Although there are various studies on the tense phenomenon in the literature, the tense phenomenon addressed in these studies is absolute tense. In addition to this, there is no extensive research in the literature on the relative tense phenomenon although there are arguments stating that -mIştI and -DIydI forms express anterior tense in Turkish.
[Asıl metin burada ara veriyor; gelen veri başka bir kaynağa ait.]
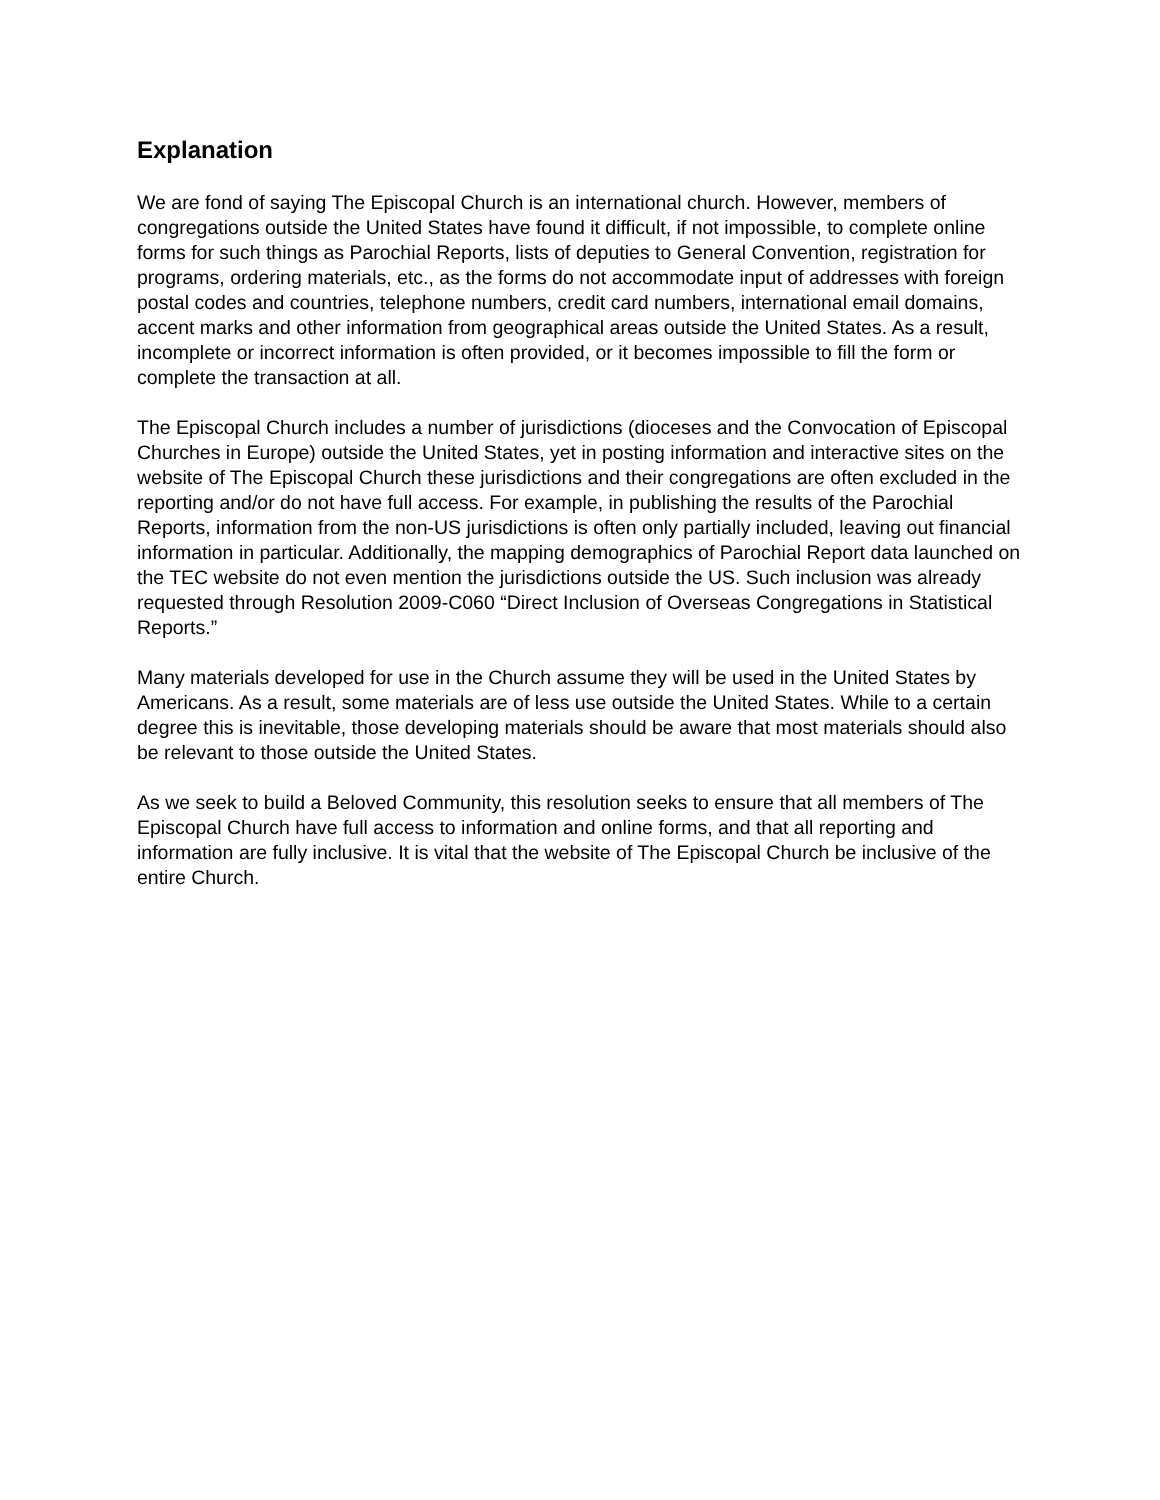Explanation
We are fond of saying The Episcopal Church is an international church. However, members of congregations outside the United States have found it difficult, if not impossible, to complete online forms for such things as Parochial Reports, lists of deputies to General Convention, registration for programs, ordering materials, etc., as the forms do not accommodate input of addresses with foreign postal codes and countries, telephone numbers, credit card numbers, international email domains, accent marks and other information from geographical areas outside the United States. As a result, incomplete or incorrect information is often provided, or it becomes impossible to fill the form or complete the transaction at all.
The Episcopal Church includes a number of jurisdictions (dioceses and the Convocation of Episcopal Churches in Europe) outside the United States, yet in posting information and interactive sites on the website of The Episcopal Church these jurisdictions and their congregations are often excluded in the reporting and/or do not have full access. For example, in publishing the results of the Parochial Reports, information from the non-US jurisdictions is often only partially included, leaving out financial information in particular. Additionally, the mapping demographics of Parochial Report data launched on the TEC website do not even mention the jurisdictions outside the US. Such inclusion was already requested through Resolution 2009-C060 “Direct Inclusion of Overseas Congregations in Statistical Reports.”
Many materials developed for use in the Church assume they will be used in the United States by Americans. As a result, some materials are of less use outside the United States. While to a certain degree this is inevitable, those developing materials should be aware that most materials should also be relevant to those outside the United States.
As we seek to build a Beloved Community, this resolution seeks to ensure that all members of The Episcopal Church have full access to information and online forms, and that all reporting and information are fully inclusive. It is vital that the website of The Episcopal Church be inclusive of the entire Church.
In this study, we examined -mIştI and -DIydI forms, which are stated to express anterior tense in the sentences containing the form in the adverbial function, which is formed by the nominalizer -DIK, possessive and locative markers, by assuming that there is a relation between adverb(ial)s as functional heads and the categories of tense, aspect and modality. As a result of the data we analyzed, we found out that -mIştI and -DIydI forms express not only anterior tense but also posterior tense in certain grammatical and semantic conditions. We also studied the determining conditions.